### Complete the following
1. In the gait rhythm abstract, which machine learning method performed best when paired with LSTM to form the hybrid method?
2. Write out the part of the gait rhythm abstract that starts at the words "Classification Of Neurodegenerative" and ends after the words "B., Balcı F.".

### Document passage
━━━━━━━━━━

Classification Of Neurodegenerative Diseases With Hybrid Deep Learning And Machine Learning Method For Detection Using Gait Rhythm Signal


Demirel A. N., Demir E., Alpağut B., Balcı F.

International Conference on Artificial Intelligence and Applied Mathematics in Engineering (ICAIAME 2022), Baku, Azerbaycan, 21 - 22 Mayıs 2022, ss.1-3

  • Yayın Türü: Bildiri / Özet Bildiri
  • Basıldığı Şehir: Baku
  • Basıldığı Ülke: Azerbaycan
  • Sayfa Sayıları: ss.1-3
  • Gazi Üniversitesi Adresli: Evet

Özet

This study, which was conducted to facilitate the detection of neurodegenerative diseases such as Amyotrophic Lateral Sclerosis, Parkinson's disease and Huntington's disease, is a hybrid classification study that includes deep learning and machine learning methods. Amyotrophic lateral sclerosis (ALS) is a disease caused by the loss of motor nerve cells in the central nervous system, the spinal cord and the brain stem. Loss of these cells leads to muscle weakness and wasting (atrophy). Parkinson's disease (PD) is a nervous system disease due to a disorder of the gray matter nuclei in the lower parts of the brain. The basic disorder is in the parts of the brain that regulate coordinated movements. Huntington's disease (HD) is a genetic neurodegenerative brain disease. In addition to some movement disorders, patients have mental retardation. The most obvious symptoms are sudden and involuntary contractions of the arms, legs, trunk and face muscles. The dataset used to classify these diseases is public and has gait rhythm data from 13 ALS patients, 15 Parkinson's patients, 20 Huntington's patients and 16 healthy individuals (Control). Since the data from both legs are time series, LSTM architecture was chosen as the most suitable deep learning method. Using different machine learning methods (kNN, Random Forest, MLP, Bayes, Decision Tree, SVM, Gradient Boost Classifier, Logistic Regression) to create a hybrid method with LSTM, the method with the highest performance was determined as MLP. Various features (Maximum, minimum, Kurtosis, Skewness) were extracted from the data and tested with the hybrid LSTM-MLP method. The accuracy rate was 96.89% when diseased and healthy individuals were classified, the highest accuracy rate was 98.52% (HD vs. CO) when each disease and control group were classified, and 84.01% when all diseases were classified separately. As a result of experimental studies, it has been seen that the hybrid LSTM-MLP method designed outperforms the standard LSTM and standard MLP method. According to the obtained accuracy rates, the Hybrid LSTM-MLP method has been a system design that supports the decision mechanism of clinicians.

━━━━━━━━━━

### Extracted material

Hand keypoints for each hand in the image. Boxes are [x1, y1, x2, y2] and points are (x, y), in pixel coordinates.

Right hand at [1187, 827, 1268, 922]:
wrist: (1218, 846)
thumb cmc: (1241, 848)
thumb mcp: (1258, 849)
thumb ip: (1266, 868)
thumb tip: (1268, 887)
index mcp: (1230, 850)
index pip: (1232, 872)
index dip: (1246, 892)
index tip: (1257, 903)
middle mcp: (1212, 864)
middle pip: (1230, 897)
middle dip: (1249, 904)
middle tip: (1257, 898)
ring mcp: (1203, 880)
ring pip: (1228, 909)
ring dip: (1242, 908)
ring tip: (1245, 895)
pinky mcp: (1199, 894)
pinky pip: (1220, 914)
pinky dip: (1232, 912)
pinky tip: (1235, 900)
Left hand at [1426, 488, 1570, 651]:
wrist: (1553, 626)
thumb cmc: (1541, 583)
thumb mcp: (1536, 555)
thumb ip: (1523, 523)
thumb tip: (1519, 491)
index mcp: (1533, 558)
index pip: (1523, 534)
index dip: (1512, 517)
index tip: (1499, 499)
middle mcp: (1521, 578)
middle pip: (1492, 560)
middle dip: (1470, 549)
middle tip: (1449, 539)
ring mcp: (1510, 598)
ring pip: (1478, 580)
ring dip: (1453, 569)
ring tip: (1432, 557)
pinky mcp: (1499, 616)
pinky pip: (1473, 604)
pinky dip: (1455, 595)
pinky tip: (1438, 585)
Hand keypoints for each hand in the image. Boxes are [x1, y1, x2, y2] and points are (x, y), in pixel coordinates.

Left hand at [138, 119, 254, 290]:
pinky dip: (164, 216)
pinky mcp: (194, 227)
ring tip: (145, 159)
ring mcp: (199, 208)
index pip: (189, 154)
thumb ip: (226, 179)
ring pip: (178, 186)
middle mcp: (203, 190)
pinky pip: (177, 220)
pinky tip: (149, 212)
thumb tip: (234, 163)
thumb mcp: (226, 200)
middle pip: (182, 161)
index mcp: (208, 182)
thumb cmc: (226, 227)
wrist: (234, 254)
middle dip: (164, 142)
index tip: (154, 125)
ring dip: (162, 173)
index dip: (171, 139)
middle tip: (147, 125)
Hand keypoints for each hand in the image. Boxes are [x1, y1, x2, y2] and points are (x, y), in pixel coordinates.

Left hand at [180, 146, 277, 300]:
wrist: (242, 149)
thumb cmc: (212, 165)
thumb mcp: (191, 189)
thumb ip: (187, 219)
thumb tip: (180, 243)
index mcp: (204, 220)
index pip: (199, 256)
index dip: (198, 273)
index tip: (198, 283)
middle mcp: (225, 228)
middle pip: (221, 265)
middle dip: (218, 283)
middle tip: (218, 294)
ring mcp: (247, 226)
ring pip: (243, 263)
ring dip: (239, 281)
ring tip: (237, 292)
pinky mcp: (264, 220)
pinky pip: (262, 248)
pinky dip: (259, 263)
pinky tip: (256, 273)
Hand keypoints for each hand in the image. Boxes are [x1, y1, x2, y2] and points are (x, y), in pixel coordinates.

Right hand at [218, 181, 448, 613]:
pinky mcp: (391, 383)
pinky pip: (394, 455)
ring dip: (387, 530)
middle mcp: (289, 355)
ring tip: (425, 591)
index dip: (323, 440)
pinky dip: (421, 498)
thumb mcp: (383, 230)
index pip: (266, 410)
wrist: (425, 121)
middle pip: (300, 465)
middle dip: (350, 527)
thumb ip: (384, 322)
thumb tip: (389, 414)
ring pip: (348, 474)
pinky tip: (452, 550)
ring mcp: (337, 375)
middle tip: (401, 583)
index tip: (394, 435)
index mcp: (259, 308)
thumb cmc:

━━━━━━━━━━

### List of solutions
1. MLP

2.
Classification Of Neurodegenerative Diseases With Hybrid Deep Learning And Machine Learning Method For Detection Using Gait Rhythm Signal


Demirel A. N., Demir E., Alpağut B., Balcı F.